Danny and I tried everything to help Josh. Treatment centers, counseling, support groups, kicking him out of the house, praying till we ran out of words. Nothing worked. Josh would maintain sobriety for a while only to relapse again.

Addiction is a disease of relapse, counselor after counselor told us. I heard it from other parents at Al-Anon and Nar-Anon meetings: “Relapse is part of recovery.”

I didn’t know if I believed that anymore. Josh was 31 now and no closer to recovery than that first time in rehab. The only thing he was closer to was death.

Josh was in a treatment center in the fall of 2009 when he was rushed to the hospital for gallbladder surgery. Afterward he was put on painkillers and relapsed.

The treatment center kicked him out, and his addiction went into overdrive. He was up to 40 pills a day. He did things he’d never done before to feed his habit, not just borrowing money from me but stealing.

I understood when his wife filed for divorce; she had to protect herself and their son. I understood when his sisters said they’d had enough. They needed to live their own lives, not try to keep Josh from destroying his.

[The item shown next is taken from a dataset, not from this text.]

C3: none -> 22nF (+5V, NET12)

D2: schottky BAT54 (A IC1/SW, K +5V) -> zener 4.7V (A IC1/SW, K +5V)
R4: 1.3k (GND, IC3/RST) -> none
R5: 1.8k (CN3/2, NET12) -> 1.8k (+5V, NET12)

Even I told him, “I will always love you, but I don’t have to like you. Right now, I don’t. And I don’t trust you.”

What I didn’t understand was why Josh couldn’t change. How could he choose to do what he knew was wrong? Was there more I could do to help him?

Just after the New Year, I got an urge: Give up sugar until Josh was clean and sober for 365 days in a row. An idea so weird it had to have come from God. I couldn’t have dreamed it up. But if it was what I needed to do to help my son, I would.

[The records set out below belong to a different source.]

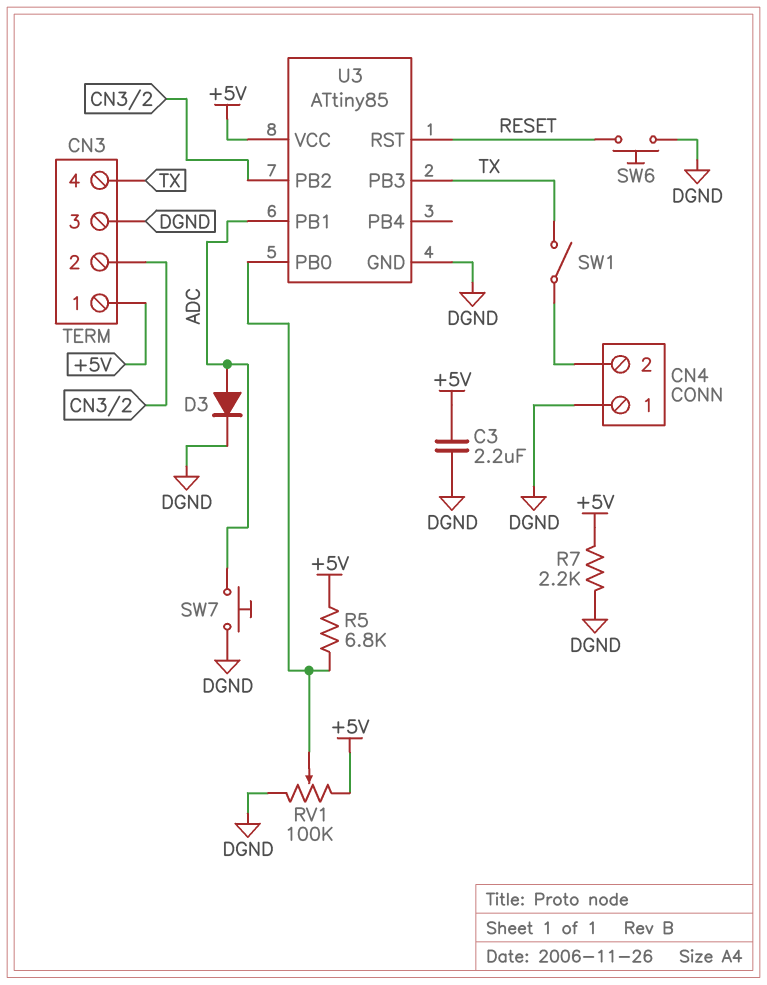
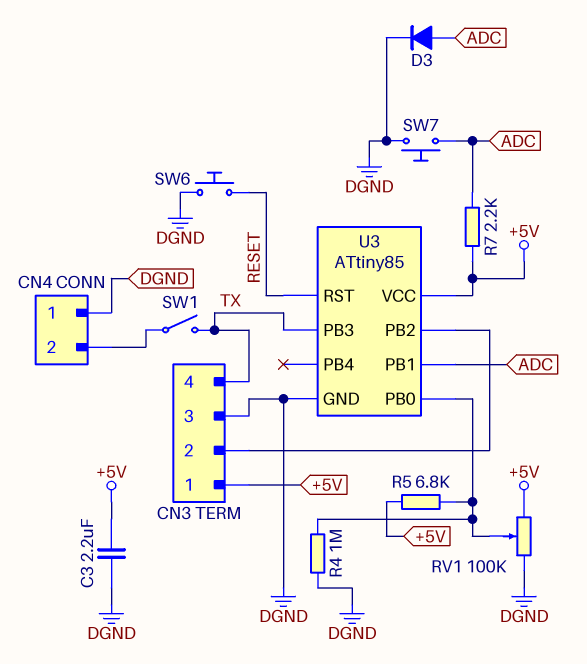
R4: none -> 1M (DGND, U3/PB0)
R7: 2.2k (+5V, DGND) -> 2.2k (+5V, ADC)

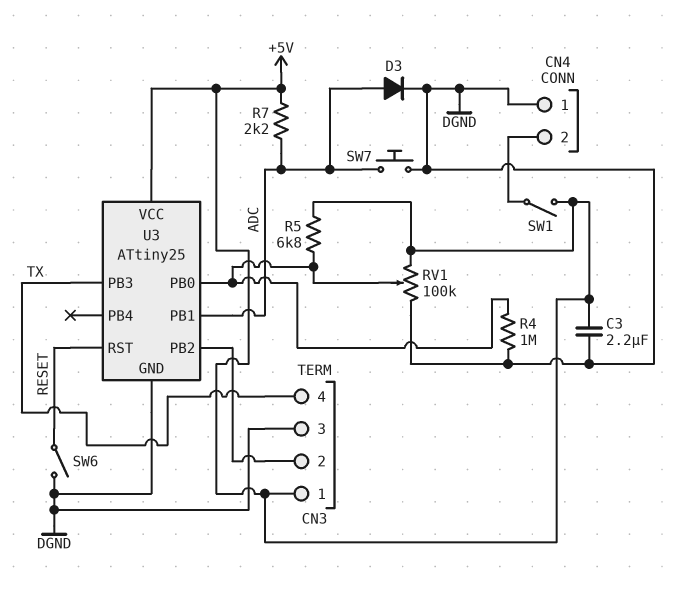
SW1: switch (CN4/2, TX) -> switch (+5V, CN4/2)
SW6: button (DGND, RESET) -> switch (DGND, RESET)
U3: ATtiny85 -> ATtiny25

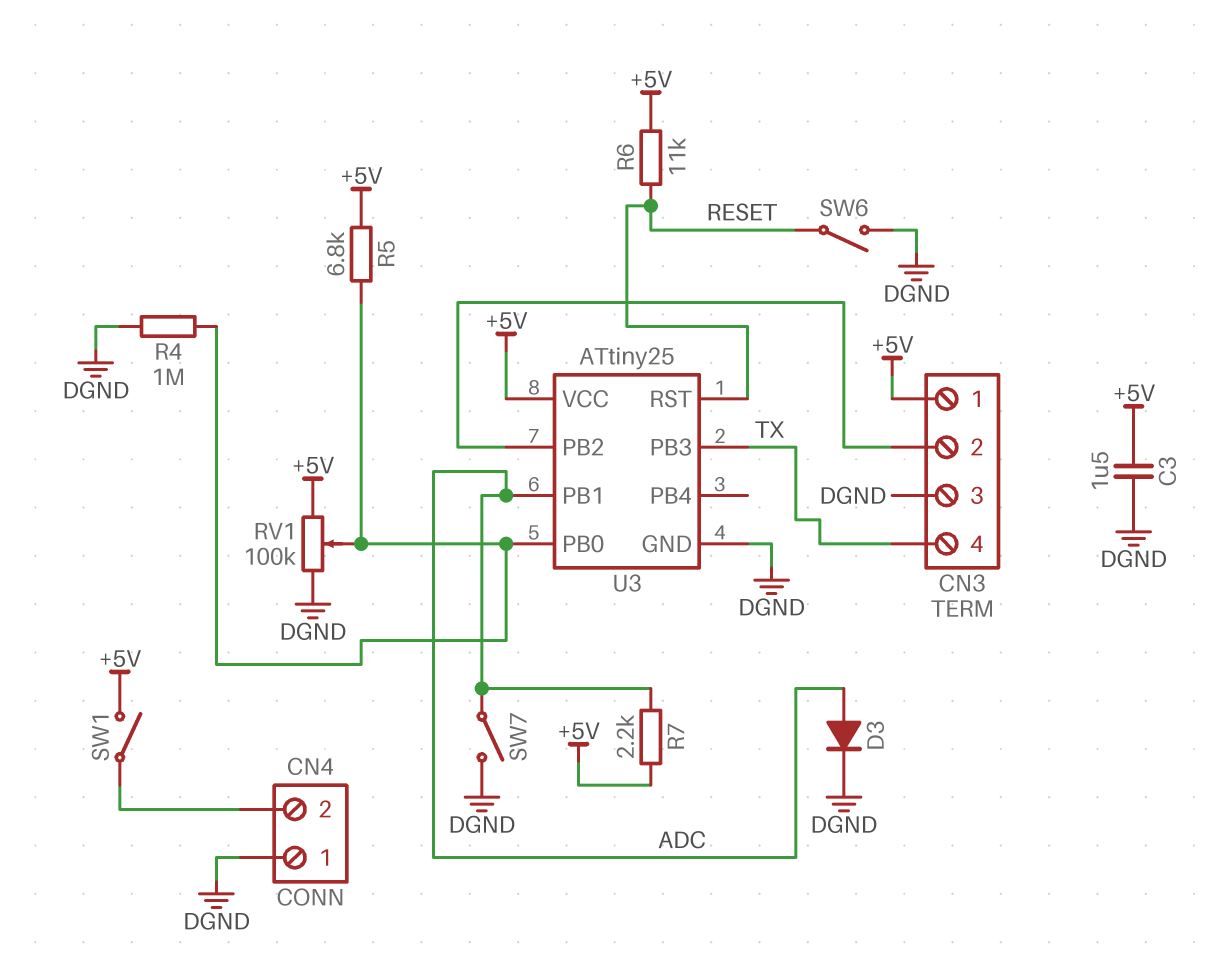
C3: 2.2uF (+5V, DGND) -> 1.5uF (+5V, DGND)
R6: none -> 11k (+5V, RESET)
SW7: button (ADC, DGND) -> switch (ADC, DGND)

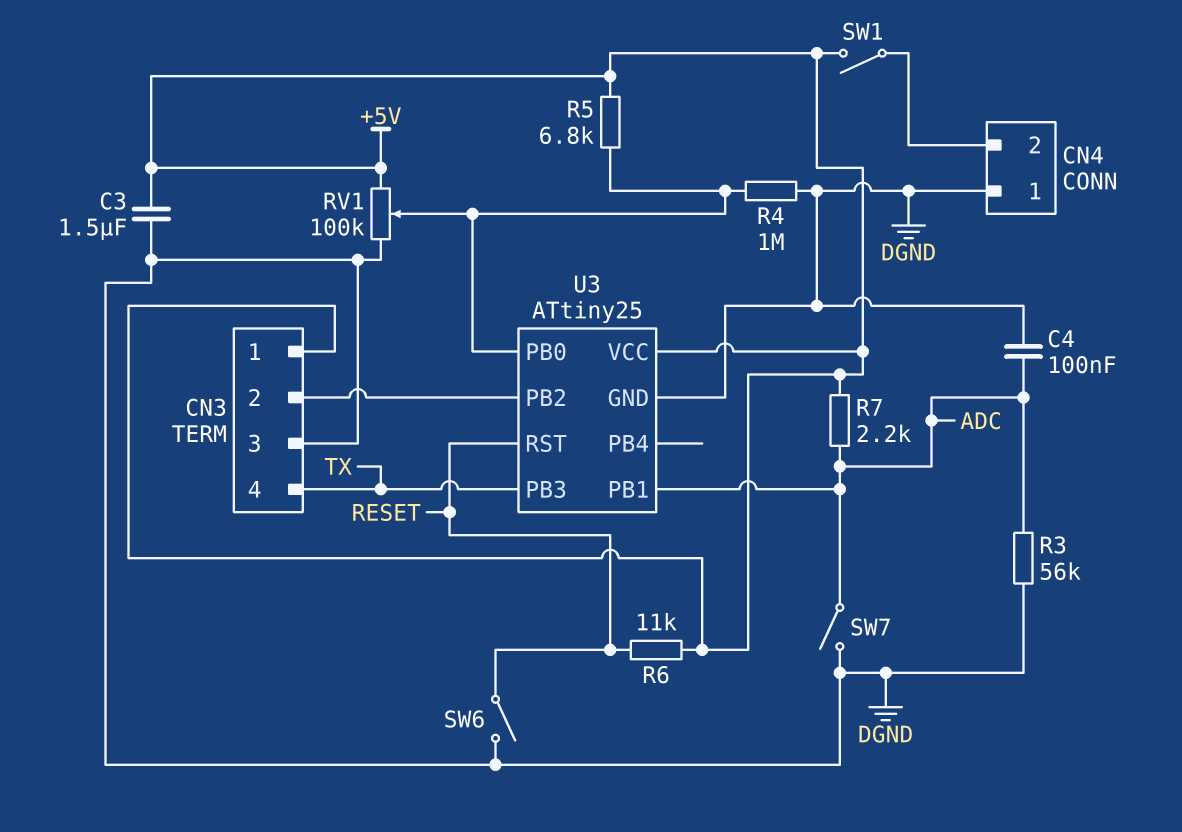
C4: none -> 100nF (ADC, DGND)
D3: diode (A ADC, K DGND) -> none
R3: none -> 56k (ADC, DGND)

I started my sugar fast on January 13. I didn’t tell Josh. It was just between me and the Lord. On Valentine’s Day, the head of our office gave everyone chocolates. That little box on my desk drove me crazy until I gave it away.

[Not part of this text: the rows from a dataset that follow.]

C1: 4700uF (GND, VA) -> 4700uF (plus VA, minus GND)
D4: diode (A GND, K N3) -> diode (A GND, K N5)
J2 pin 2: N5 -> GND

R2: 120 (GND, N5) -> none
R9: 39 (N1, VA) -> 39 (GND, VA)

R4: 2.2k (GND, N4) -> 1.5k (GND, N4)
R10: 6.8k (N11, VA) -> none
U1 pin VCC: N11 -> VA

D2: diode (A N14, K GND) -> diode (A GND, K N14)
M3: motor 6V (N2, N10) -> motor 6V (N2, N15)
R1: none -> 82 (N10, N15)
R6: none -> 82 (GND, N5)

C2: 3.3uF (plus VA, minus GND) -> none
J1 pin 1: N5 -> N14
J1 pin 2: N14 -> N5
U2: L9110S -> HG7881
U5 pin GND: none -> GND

Josh reentered treatment on February 18. I took that to mean God was honoring the commitment I’d made. I wrote Josh every day—a Scripture verse, something to let him know I was thinking about him.

My office turned out to be a minefield. I’d never thought about how often we had parties and sweets until I gave up sugar. No candy, no cookies, no cake, I had to remind myself.

Or doughnuts! I added now, turning my back on that chocolate temptation and hurrying out of the break room. I’d thought I was strong enough to be around sweets. Nope. Was this what it was like for Josh, going to a party and trying to stick to soda while everyone else was drinking beer?

I started bringing fresh fruit to work so I could go to celebrations and satisfy my sweet tooth. But the juiciest mangoes in the world couldn’t have saved me the day I went with my older daughter to her wedding-cake tasting.

Vanilla, lemon, chocolate...the scents were intoxicating! “Here’s the chocolate cake with almond buttercream icing,” the cake designer said.

My daughter took a bite. “Mom, try this! Come on, it’s a special occasion.” By now, she knew all about my fast.

“I can’t,” I said. “I made a promise.” But I had to clench my hands to keep from grabbing a fork and digging in. Finally I couldn’t stand it. “I need to know what we’re serving the guests,” I said. “A tiny bite this one time won’t hurt.”

“This one time...” I’d heard Josh use that justification. This slip didn’t hurt me, except my pride. But for an addict, one slip could lead to a full-blown relapse. And if I merely liked sugar and couldn’t resist a piece of cake, how hard must it be for Josh to turn down the substances he was addicted to?

That’s when I got an inkling of what my son went through on a daily basis. In my next letter, I told him about my sugar fast. How I’d broken it in a weak moment with the cake. How it had given me a peek into an addict’s life.

Josh called me from the treatment center. “Mom, you don’t know how much this means to me. Really, it’s unbelievable!”

“But I caved. I feel like a failure.”

“Mom, it’s okay. Addiction is a disease of relapse, remember?” he joked.

I thought God had urged me to give up sugar for my son. It was more for me, to help me understand his struggle. I came away with a deep respect for recovering addicts who every day choose to keep doing the next right thing.

Like my son. On February 18, 2011, Josh and I celebrated his one year of sobriety by sharing a piece of chocolate cake. A sweet victory. And even sweeter will be this February 18, when we celebrate five years.